Hoje de manhã voltámos a falar. Cheguei-me ao frigorífico e recordei-lhe que esta Páscoa era diferente: o seu bisneto fazia 14 anos, mas não nos juntaríamos todos – cerca de 40 – como sempre fazemos. Contei-lhe que, desta vez, só estava ao fogão a preparar um arroz. Este ano não há cabrito no forno a lenha, o perú recheado (que era sempre ele a trinchar) chegaria já preparado. Em breve o meu pai, o seu filho mais velho, bateria à porta para o trazer – apesar de confinado e em isolamento, fez questão de fazer o almoço de Páscoa para os netos, como sempre fez desde que assumiu o lugar de cozinheiro para toda a enorme família nos dias festivos, já lá vão quase 40 anos. Desde que me tenho que todas as festas de família são passadas em conjunto. O que não tem remédio, remediado está: tem de ser assim, avô, tento dizer-lhe, mas na verdade para me convencer e consolar a mim.

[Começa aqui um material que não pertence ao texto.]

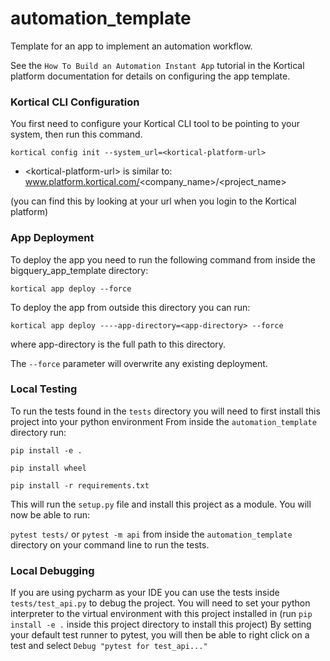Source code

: # automation_template
Template for an app to implement an automation workflow.

See the `How To Build an Automation Instant App` tutorial in the Kortical platform documentation for details on configuring the app template.


### Kortical CLI Configuration
You first need to configure your Kortical CLI tool to be pointing to your system, then run this command.

`kortical config init --system_url=<kortical-platform-url>`

- \<kortical-platform-url\> is similar to: www.platform.kortical.com/<company_name>/<project_name>

(you can find this by looking at your url when you login to the Kortical platform)


### App Deployment
To deploy the app you need to run the following command from inside the bigquery_app_template directory:

`kortical app deploy --force`

To deploy the app from outside this directory you can run:

`kortical app deploy ----app-directory=<app-directory> --force`

where app-directory is the full path to this directory.

The `--force` parameter will overwrite any existing deployment.

### Local Testing

To run the tests found in the `tests` directory you will need to first install this project into your python environment
From inside the `automation_template` directory run:

`pip install -e .`

`pip install wheel`

`pip install -r requirements.txt`

This will run the `setup.py` file and install this project as a module. You will now be able to run:

`pytest tests/` or `pytest -m api` from inside the `automation_template` directory on your command line to run the tests.

### Local Debugging

If you are using pycharm as your IDE you can use the tests inside `tests/test_api.py` to debug the project.
You will need to set your python interpreter to the virtual environment with this project installed in (run `pip install -e .` inside this project directory to install this project)
By setting your default test runner to pytest, you will then be able to right click on a test and select `Debug "pytest for test_api..."`
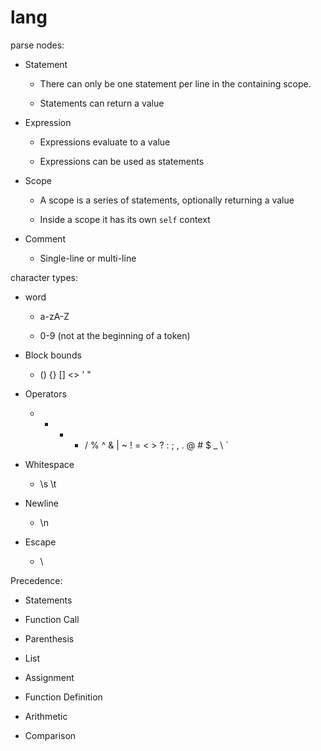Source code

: # lang

parse nodes:

- Statement

  - There can only be one statement per line in the containing scope.

  - Statements can return a value

- Expression

  - Expressions evaluate to a value

  - Expressions can be used as statements

- Scope

  - A scope is a series of statements, optionally returning a value

  - Inside a scope it has its own `self` context

- Comment

  - Single-line or multi-line

character types:

- word

  - a-zA-Z

  - 0-9 (not at the beginning of a token)

- Block bounds

  - () {} [] <> ' "

- Operators

  - - - - / % ^ & | ~ ! = < > ? : ; , . @ # $ \_ \ `

- Whitespace

  - \s \t

- Newline

  - \n

- Escape

  - \\

Precedence:

- Statements

- Function Call

- Parenthesis

- List

- Assignment

- Function Definition

- Arithmetic

- Comparison
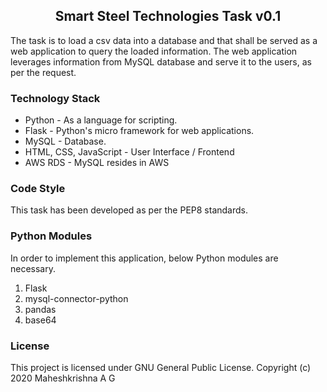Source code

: <h2 align="center"> Smart Steel Technologies Task v0.1 </h2>

<p> The task is to load a csv data into a database and that shall be served as a web application to query the loaded information. The web application leverages information from MySQL database and serve it to the users, as per the request. </p>

<h3> Technology Stack </h3>
<ul>
  <li> Python - As a language for scripting. </li>
  <li> Flask - Python's micro framework for web applications. </li>
  <li> MySQL - Database. </li>
  <li> HTML, CSS, JavaScript - User Interface / Frontend </li>
  <li> AWS RDS - MySQL resides in AWS </li>
</ul>

<h3> Code Style </h3>
This task has been developed as per the PEP8 standards.

<h3> Python Modules </h3>
<p> In order to implement this application, below Python modules are necessary.
<ol>
  <li> Flask </li>
  <li> mysql-connector-python </li>
  <li> pandas </li>
  <li> base64 </li>
</ol>

<h3> License </h3>
This project is licensed under GNU General Public License. Copyright (c) 2020 Maheshkrishna A G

Chega o meu pai, orgulhoso, com o seu delicioso perú, e ainda traz o brinde das batatas assadas. Uma alegria! Agradecemos muito, dizemos adeus ao longe. Tudo demasiado rápido. Sentamos-nos à mesa para comer, mas custa-me um bocadinho a engolir. Depois do almoço, juntamos a família toda para festejar o aniversário possível. Cantamos os parabéns através do Zoom, em cada quadradinho uma casa, e tentamos acertar o passo apesar do “delay” das redes. Como de costume, o tio Artur desafina o Alecrim aos Molhos em vez dos Parabéns. Mas desta vez a tia Ana não entornou vinho tinto na mesa, logo seguido de uma bênção e saudinha com toque rápido na cabeça. A minha sogra não me obrigou a repetir mais uma fatia do seu delicioso folar de Olhão, que nos mandou. O tio Rui não contou histórias dos putos que tratou. A tia São não falou do seu Sporting. A minha sobrinha e afilhada Joana não teve direito ao um mimo especial. O aniversariante teenager não teve os abraços e os calduços dos primos mais velhos.
Mas, apesar de tudo, estivemos juntos. Mais precisamente, juntos durante 8 minutos de uma videochamada de qualidade média. Fim de festa, despedidas, aguentem forte, fecham-se as janelas e cada um volta à sua clausura solitária.
Regresso à cozinha com os restos do bolo de chocolate, tento disfarçar a tristeza estampada na minha cara com esta Páscoa e aniversário tão agridoces, antes de olhar para o frigorífico. Já estava à espera da tirada dele. Não fiques triste, querida. Guardava o “querida” só para os momentos importantes. Durante quase um ano, a tua avó só viu o filho bebé pela janela, sem se poder aproximar dele – já sabes a história, aquelas duas cavernas enormes nos pulmões, malvada tuberculose. Vocês estiveram agora todos a ver-se pelas janelas ao mesmo tempo, podem fazê-lo sempre que quiserem, ninguém está doente… Sem estas novas tecnologias seria muito pior. Já viste, filha, a sorte que tens?